Yes, I'm only seeing this 1983 Oscar nominee now. The movie is a film adaptation of a stage play. Look at what Peter Yates did with this one and what Milos Forman did with Amadeus a year later and you'll see a world of difference in how to bring a stagy piece to the big screen. Yates keeps the action small and tight on the protagonists. Forman goes for the epic sweep. I thought The Dresser suffered from its claustrophobic feel of filming mostly in a single dressing room.

The movie is for the most part a two-person dialog between aging actor "Sir" (Albert Finney) and his swishy personal assistant and dresser, Norman (Tom Courtenay). Sir is suffering from what seems to be rapid onset dementia as he leads a Shakespearean touring company throughout England in the middle of World War II. These are the dark days of the war and bombs are falling throughout the country, all able-bodied men are off fighting, and Sir is vainly attempting to bring culture and entertainment to the masses with the motley crew he can assemble.

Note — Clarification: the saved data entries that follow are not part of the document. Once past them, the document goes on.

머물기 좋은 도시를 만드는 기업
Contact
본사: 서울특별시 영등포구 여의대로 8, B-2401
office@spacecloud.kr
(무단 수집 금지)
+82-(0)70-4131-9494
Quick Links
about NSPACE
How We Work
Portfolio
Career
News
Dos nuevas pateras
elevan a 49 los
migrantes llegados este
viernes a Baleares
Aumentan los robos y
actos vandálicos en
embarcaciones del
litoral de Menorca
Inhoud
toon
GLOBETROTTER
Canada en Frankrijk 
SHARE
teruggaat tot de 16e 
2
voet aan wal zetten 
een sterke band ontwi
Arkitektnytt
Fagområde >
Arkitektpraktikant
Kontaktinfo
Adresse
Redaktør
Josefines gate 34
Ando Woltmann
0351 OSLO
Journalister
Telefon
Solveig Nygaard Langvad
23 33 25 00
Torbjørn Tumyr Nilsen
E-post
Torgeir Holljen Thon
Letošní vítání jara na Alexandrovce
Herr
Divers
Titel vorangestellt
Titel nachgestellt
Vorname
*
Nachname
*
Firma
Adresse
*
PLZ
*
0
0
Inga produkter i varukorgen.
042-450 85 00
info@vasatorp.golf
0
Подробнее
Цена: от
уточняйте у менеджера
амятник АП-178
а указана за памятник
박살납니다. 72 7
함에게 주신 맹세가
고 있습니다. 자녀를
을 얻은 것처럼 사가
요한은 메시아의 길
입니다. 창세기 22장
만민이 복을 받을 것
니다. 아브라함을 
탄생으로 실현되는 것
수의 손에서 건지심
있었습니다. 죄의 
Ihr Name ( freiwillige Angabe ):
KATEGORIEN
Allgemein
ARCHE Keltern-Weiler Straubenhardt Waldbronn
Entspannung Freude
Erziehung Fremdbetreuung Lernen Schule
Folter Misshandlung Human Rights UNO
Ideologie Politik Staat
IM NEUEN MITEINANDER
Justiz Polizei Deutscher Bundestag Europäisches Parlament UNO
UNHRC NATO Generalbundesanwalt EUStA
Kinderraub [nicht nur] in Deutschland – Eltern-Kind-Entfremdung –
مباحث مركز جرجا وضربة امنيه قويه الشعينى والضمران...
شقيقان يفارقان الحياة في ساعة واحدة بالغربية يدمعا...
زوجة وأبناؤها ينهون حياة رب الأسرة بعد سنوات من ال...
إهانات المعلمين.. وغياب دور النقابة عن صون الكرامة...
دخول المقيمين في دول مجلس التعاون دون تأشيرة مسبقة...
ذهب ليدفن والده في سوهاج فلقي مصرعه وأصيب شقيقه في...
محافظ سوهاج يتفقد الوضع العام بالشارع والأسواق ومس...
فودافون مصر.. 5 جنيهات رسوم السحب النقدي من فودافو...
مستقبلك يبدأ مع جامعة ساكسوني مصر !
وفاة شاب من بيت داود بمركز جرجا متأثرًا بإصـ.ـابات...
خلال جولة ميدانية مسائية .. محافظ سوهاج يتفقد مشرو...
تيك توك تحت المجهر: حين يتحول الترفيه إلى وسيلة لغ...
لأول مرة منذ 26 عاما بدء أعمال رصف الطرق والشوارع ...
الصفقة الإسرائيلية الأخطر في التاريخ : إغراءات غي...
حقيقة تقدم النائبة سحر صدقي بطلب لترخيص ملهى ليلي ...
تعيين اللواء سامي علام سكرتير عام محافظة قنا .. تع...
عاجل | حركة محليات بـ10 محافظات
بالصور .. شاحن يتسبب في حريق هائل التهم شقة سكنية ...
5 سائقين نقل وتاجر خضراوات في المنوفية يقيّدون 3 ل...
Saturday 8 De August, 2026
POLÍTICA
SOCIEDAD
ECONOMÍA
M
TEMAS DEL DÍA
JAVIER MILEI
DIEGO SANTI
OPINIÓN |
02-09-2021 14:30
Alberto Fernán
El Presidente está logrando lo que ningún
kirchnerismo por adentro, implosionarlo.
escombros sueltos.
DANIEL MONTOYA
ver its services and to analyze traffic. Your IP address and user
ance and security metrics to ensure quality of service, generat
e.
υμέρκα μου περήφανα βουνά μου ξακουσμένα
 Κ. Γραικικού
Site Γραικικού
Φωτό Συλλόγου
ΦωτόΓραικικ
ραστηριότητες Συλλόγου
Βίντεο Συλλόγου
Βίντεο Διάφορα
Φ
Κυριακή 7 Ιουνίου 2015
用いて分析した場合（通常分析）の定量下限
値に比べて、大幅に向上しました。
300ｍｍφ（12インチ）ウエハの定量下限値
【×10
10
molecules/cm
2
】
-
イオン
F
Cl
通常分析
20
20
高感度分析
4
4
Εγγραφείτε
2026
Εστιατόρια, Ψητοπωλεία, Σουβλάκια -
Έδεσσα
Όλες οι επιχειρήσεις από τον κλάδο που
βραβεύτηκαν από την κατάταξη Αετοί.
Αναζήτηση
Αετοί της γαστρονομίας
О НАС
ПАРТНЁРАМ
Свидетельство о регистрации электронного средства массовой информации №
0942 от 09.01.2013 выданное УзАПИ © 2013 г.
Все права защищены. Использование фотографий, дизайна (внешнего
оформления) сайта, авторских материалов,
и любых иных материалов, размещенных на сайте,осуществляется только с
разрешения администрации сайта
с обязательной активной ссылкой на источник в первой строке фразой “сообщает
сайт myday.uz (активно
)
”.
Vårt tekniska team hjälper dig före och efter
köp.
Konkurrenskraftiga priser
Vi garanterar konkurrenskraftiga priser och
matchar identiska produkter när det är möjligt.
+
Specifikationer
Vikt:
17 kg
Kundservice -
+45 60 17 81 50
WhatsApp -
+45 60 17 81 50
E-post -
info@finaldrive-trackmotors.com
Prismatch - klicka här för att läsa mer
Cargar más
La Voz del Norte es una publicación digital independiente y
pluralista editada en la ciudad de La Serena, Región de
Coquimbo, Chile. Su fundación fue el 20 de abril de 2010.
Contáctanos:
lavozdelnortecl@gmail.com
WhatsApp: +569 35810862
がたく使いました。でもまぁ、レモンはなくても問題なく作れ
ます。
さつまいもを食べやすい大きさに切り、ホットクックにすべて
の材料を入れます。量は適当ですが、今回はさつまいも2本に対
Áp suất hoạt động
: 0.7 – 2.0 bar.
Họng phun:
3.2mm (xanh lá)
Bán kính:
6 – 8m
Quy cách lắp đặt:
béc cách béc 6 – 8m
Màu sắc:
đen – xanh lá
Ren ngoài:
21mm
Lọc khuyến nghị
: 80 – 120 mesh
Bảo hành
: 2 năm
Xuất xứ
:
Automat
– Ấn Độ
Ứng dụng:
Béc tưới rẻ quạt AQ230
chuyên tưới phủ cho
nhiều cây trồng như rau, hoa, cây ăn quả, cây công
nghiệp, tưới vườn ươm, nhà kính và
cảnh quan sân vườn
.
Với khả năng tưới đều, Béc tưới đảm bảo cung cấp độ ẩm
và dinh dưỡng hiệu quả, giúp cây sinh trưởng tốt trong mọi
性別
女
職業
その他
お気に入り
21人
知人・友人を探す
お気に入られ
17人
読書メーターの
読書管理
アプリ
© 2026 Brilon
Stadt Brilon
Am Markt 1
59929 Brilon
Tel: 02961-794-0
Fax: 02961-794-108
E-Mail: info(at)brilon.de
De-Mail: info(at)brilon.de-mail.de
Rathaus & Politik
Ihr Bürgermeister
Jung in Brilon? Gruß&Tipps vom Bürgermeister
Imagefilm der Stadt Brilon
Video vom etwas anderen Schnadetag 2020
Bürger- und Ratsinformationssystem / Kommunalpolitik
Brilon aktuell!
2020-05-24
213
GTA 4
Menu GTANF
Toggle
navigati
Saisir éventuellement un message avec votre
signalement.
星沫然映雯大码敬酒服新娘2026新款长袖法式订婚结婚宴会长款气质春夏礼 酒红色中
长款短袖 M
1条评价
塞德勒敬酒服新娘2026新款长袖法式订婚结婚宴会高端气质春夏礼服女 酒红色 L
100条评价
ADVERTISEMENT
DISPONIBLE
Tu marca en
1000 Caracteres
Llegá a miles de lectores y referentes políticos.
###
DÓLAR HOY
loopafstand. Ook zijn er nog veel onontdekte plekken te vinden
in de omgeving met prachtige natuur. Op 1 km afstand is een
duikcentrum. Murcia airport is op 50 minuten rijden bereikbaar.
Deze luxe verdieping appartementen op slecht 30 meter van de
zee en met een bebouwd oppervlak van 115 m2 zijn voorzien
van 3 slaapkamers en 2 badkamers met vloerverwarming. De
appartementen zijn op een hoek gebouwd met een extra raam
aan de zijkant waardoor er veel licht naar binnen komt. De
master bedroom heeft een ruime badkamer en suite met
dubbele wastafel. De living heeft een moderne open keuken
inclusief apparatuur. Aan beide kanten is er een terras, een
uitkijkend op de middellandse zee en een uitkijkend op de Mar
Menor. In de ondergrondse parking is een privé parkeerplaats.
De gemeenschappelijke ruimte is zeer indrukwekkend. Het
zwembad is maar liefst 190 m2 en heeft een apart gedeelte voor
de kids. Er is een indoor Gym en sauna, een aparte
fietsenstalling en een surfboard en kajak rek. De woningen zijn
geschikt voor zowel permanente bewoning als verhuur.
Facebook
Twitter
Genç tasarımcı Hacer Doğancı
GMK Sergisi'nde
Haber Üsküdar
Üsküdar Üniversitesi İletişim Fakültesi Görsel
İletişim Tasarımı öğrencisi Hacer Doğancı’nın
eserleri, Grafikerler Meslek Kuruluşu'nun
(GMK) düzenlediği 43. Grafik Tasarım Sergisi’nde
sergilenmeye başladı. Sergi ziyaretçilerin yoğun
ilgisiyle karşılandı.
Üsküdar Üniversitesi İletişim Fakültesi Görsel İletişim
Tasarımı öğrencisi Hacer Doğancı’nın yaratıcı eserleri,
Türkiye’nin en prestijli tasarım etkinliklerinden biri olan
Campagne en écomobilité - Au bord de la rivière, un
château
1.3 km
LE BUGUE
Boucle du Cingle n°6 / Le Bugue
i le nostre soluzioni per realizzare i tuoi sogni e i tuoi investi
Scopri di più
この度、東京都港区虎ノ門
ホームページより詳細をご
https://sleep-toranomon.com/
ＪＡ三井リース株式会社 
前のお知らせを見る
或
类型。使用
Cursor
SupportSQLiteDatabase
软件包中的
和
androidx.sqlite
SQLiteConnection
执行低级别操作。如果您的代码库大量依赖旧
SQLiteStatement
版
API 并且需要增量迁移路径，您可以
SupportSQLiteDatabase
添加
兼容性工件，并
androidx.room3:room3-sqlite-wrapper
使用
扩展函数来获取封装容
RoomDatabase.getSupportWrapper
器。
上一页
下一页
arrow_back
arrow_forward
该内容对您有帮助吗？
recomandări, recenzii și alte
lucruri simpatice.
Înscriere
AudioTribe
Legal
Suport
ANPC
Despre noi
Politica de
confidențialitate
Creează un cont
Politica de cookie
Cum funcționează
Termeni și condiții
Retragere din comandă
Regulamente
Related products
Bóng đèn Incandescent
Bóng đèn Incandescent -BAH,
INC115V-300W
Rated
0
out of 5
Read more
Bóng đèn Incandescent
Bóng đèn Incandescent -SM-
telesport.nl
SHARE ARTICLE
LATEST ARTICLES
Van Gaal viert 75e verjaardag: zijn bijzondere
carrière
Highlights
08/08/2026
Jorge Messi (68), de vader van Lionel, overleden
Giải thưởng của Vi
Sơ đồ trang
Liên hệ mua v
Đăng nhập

His character is supposedly an acclaimed, noted actor who can generate an audience and carry a show based solely on his own enormous talent. He has an ego to match. It's difficult to watch now and know what is supposed to be the good acting and what is supposed to be over the top, since styles have changed so much since the 1940s. Even the monologues that bring the audience to tears in the movie seem artificial and overdone to our modern eyes.

But what goes on onstage is not the point. The movie showcases the dedication and love that Norman shows his employer as he supports the man through ever-worsening bouts of delirium, amnesia, fits, and panic attacks. Norman is single-minded in getting Sir onstage and through his performance of Lear, no matter what. The viewer is left with the job of determining how much of this is support for Sir and how much is Norman's need to keep his carefully organized life running in its predictable order.

In the end, I was disappointed in the movie. The development and acceleration of Sir's illness is rushed and improbable as the central catalyst. Both Courtenay and Finney seem too aware of the Acting required to tell the Important story of these characters (capitalization put in for emphasis).

And although Finney played Ebeneezer Scrooge thirteen years before this movie, I still felt he did not look old enough for the character as written. It is certainly an interesting historical look at English theater during the war years. I enjoyed that part of it. The DVD has no special features and is an old, grainy print.

There is no objectionable material for children, but they'll be asleep after the first ten minutes.